Take every line of the material below that includes the string "footnotesize" and copy it out.
***** Records for processing *****
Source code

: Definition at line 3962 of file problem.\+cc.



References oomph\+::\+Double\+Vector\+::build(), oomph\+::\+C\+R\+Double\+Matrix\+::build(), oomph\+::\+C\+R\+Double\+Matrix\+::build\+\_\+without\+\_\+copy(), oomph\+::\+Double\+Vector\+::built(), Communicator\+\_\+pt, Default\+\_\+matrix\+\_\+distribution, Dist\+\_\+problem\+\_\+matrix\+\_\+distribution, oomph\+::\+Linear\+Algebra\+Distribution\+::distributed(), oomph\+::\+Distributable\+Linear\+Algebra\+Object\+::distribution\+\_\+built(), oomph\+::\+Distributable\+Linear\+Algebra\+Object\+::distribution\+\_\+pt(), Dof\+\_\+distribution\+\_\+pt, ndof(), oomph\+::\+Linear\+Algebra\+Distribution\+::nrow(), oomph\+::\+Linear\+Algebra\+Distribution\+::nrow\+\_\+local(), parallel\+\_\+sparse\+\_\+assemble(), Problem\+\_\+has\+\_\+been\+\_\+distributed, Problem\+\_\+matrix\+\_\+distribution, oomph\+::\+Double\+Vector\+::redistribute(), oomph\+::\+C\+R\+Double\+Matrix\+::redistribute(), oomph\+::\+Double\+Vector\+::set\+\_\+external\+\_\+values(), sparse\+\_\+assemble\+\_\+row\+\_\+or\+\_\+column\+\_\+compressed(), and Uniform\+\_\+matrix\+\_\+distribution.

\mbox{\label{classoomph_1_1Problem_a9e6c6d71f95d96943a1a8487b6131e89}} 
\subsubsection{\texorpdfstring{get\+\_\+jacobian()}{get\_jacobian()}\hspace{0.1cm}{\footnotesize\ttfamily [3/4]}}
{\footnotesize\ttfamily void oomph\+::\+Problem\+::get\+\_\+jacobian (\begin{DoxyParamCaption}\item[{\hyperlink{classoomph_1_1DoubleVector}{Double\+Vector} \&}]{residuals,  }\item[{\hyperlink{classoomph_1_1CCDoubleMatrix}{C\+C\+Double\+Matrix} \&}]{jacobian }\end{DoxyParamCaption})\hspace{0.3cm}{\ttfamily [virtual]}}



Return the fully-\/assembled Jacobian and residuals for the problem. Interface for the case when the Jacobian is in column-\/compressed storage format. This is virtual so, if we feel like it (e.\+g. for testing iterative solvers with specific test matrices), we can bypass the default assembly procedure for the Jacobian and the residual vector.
*****
▶ [Response to this exercise]
\subsubsection{\texorpdfstring{get\+\_\+jacobian()}{get\_jacobian()}\hspace{0.1cm}{\footnotesize\ttfamily [3/4]}}
{\footnotesize\ttfamily void oomph\+::\+Problem\+::get\+\_\+jacobian (\begin{DoxyParamCaption}\item[{\hyperlink{classoomph_1_1DoubleVector}{Double\+Vector} \&}]{residuals,  }\item[{\hyperlink{classoomph_1_1CCDoubleMatrix}{C\+C\+Double\+Matrix} \&}]{jacobian }\end{DoxyParamCaption})\hspace{0.3cm}{\ttfamily [virtual]}}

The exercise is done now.